Required task 1
From the K-Means playlist tutorial below, reproduce the passage that opens with the words "Each stage feeds" and closes with the words "in that order.".
Required task 2
Answer these questions using the K-Means playlist tutorial below.
(a) How many tracks does the Spotify dataset used in the tutorial contain?
(b) Which pipeline stage prevents any single feature from dominating the distance calculation?
(c) What kind of track scores near zero for speechiness?

Extract provided
· · · ·
Building Spotify-Style Playlists with K-Means

Spotify’s catalogue exceeds 100 million tracks, which means no human can possibly go through all that music and curate playlists, so it begs the question how does the app consistently surface a 30 song playlist that feels like it was hand picked by you.

The answer lies in machine learning, specifically, a simple algorithm like K-Means clustering. It does not need labelled “good” or “bad” data. Instead, it looks at the shape of every song, for the case of spotify it would look at the tempo, energy, loudness, acousticness and group tracks that live in the same sonic neighbourhood or rather songs that have similar patterns.

In this tutorial, I try to replicate that process end-to-end. By the final section, you will have working python code that ingests audio features from a 10,000-track Spotify dataset, discovers hidden groupings in the data, and outputs coherent, themed playlists.

The Pipeline

Before we touch any code, let’s map the pipeline. The entire workflow moves through five stages:

Ingest: load audio features for a target set of tracks.
Clean: drop nulls and isolate numeric metadata.
Scale: standardise every feature so no single dimension dominates the distance calculation.
Cluster: run K-Means to discover natural song groupings.
Playlist: extract the cluster closest to a user’s taste profile and serve the top tracks.

Each stage feeds directly into the next. If you skip one, especially scaling and the downstream results would degrade significantly. We will work through each stage in that order.

The Data

As humans we when we listen to music we hear melodies, harmonies, and lyrics. An algorithm on the other hand sees a vector of numbers. Spotify’s Audio Features API returns a numeric fingerprint for every track and these are the dimensions K-Means will use to gauge similarity.

The key features we will work with:

Energy: perceptual intensity and activity. Death metal scores high; a solo piano ballad would score low.
Danceability: how suitable a track is for dancing, based on tempo, rhythm stability, and beat strength.
Valence: musical positiveness. High valence = happy, cheerful. Low valence = sad, angry.
Loudness: overall loudness in decibels, averaged across the entire track.
Tempo: estimated beats per minute. The overall speed of the track.
Speechiness: the presence of spoken words. Talk shows score high; instrumentals score near zero.

Each feature becomes an axis in a multi-dimensional space, by this two songs that are close together in this space sound similar even if they come from completely different genres. K-Means exploits exactly this geometric proximity to gauge similarity and deliver interesting playlists on your phone.
· · · ·
Given records
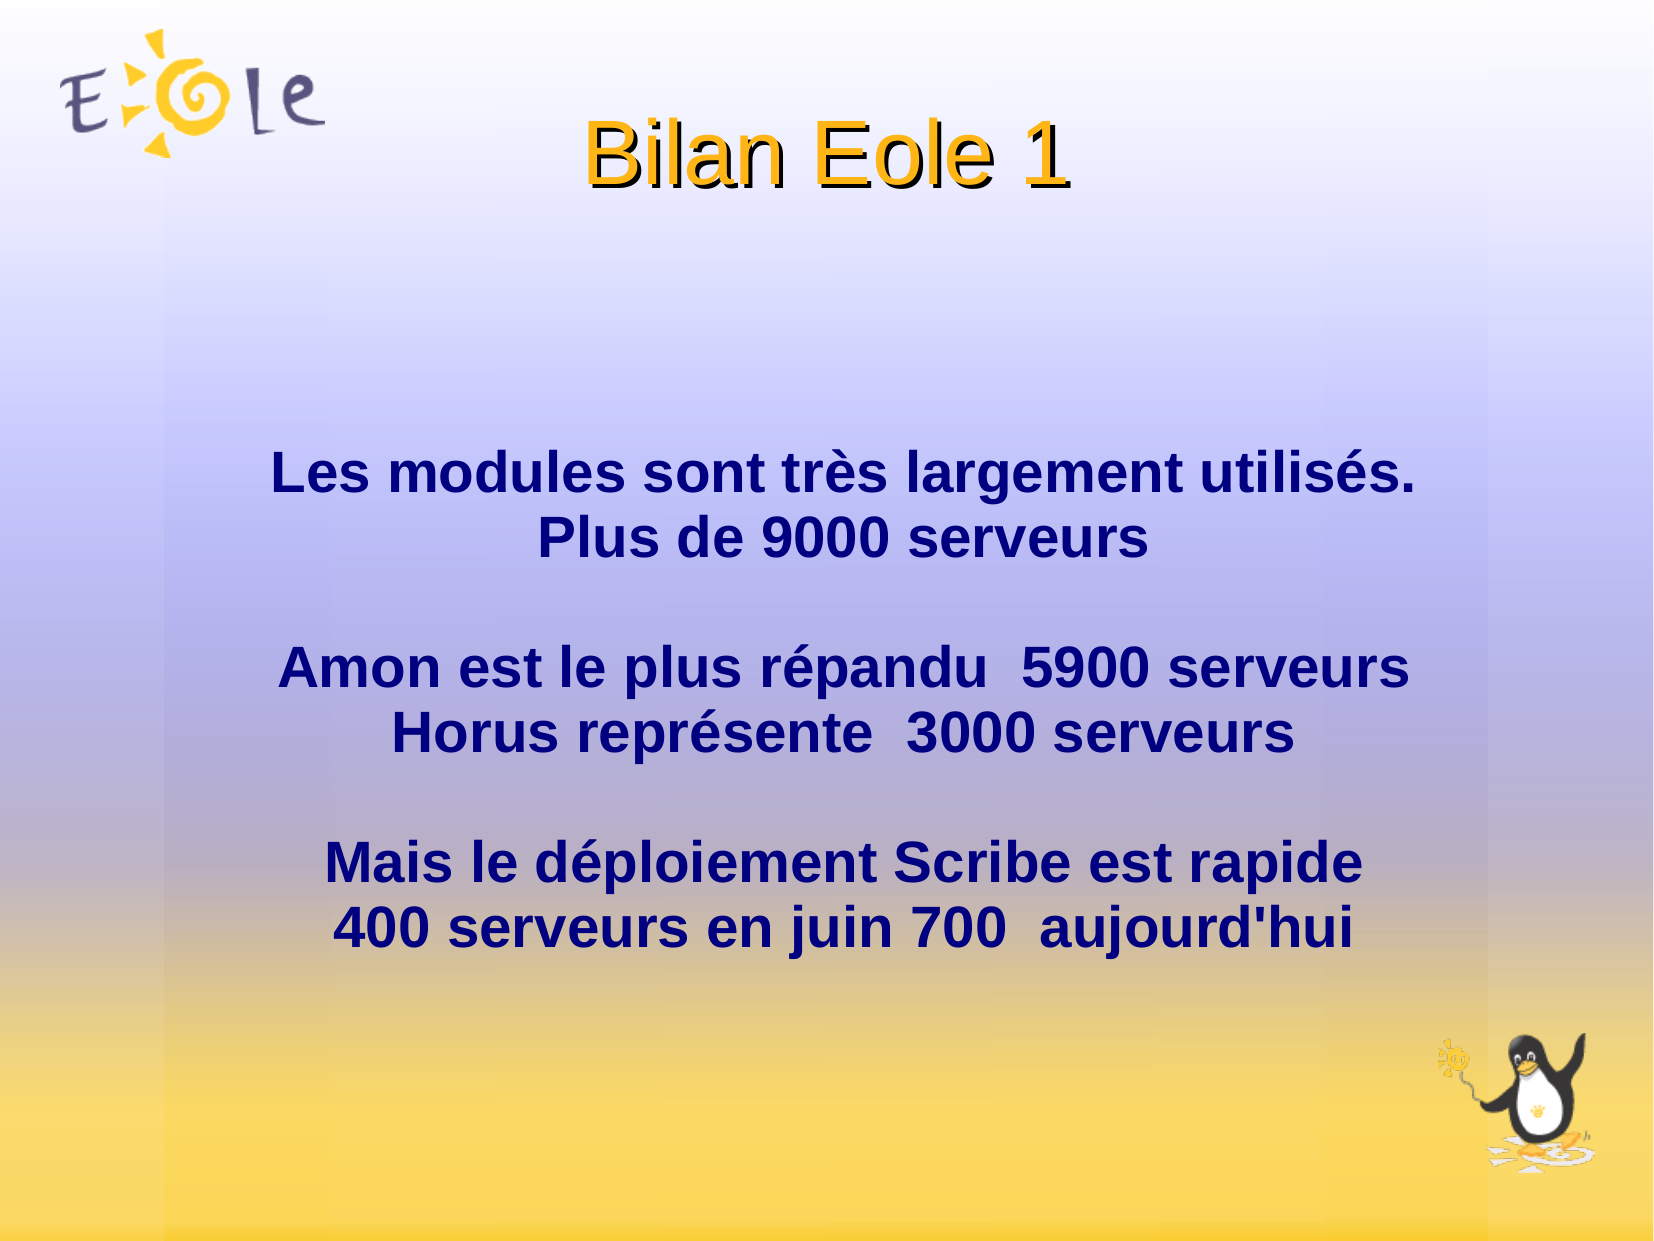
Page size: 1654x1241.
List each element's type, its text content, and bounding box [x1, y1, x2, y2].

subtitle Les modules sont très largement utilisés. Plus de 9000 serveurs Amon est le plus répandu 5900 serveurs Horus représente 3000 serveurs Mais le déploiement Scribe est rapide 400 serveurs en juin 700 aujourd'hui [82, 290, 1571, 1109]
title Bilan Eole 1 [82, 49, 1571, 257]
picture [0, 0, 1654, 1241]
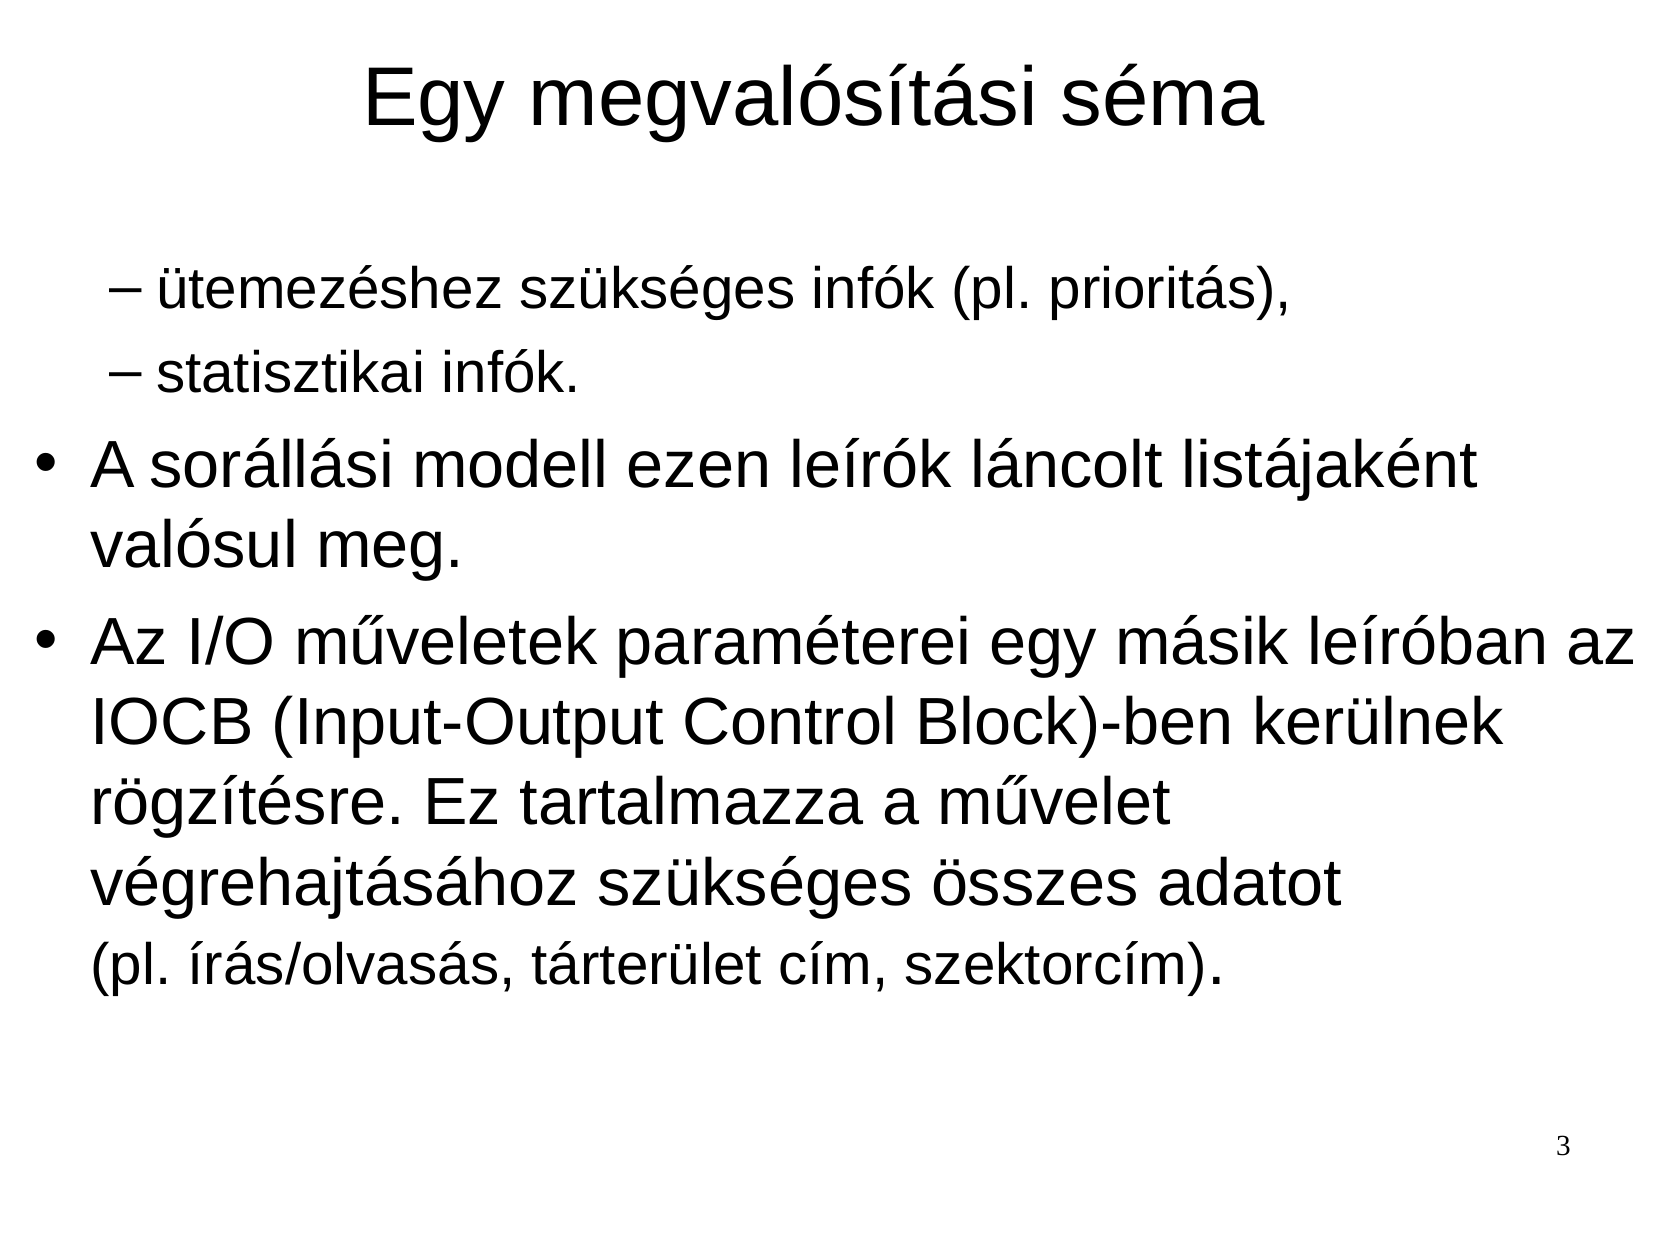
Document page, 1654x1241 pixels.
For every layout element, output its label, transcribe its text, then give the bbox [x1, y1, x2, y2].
· · · ·
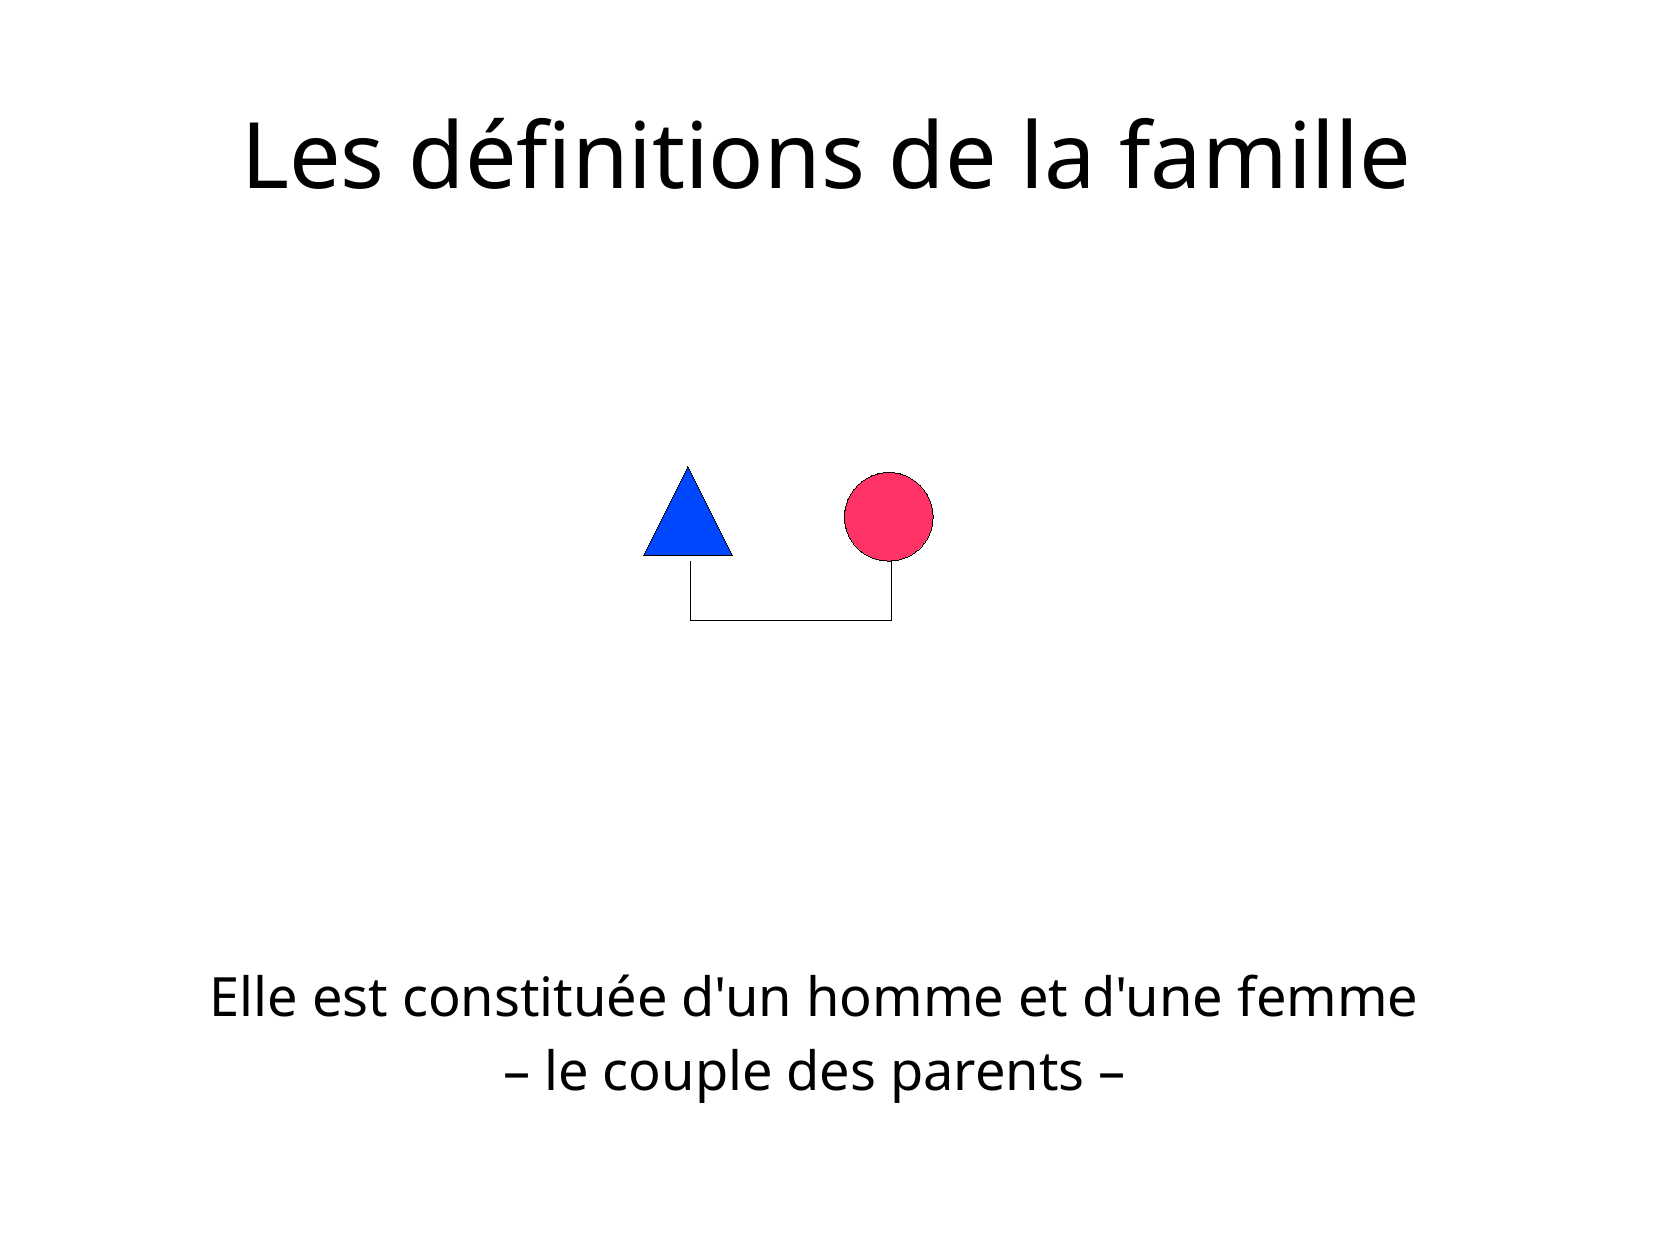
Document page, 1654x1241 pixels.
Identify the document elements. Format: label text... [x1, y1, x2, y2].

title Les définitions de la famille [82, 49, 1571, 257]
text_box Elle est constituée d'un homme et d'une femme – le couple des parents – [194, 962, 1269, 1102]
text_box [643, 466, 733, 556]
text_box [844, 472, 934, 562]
· · · ·
Complete response 1
Each stage feeds directly into the next. If you skip one, especially scaling and the downstream results would degrade significantly. We will work through each stage in that order.

Complete response 2
(a) 10,000 tracks
(b) Scale
(c) Instrumentals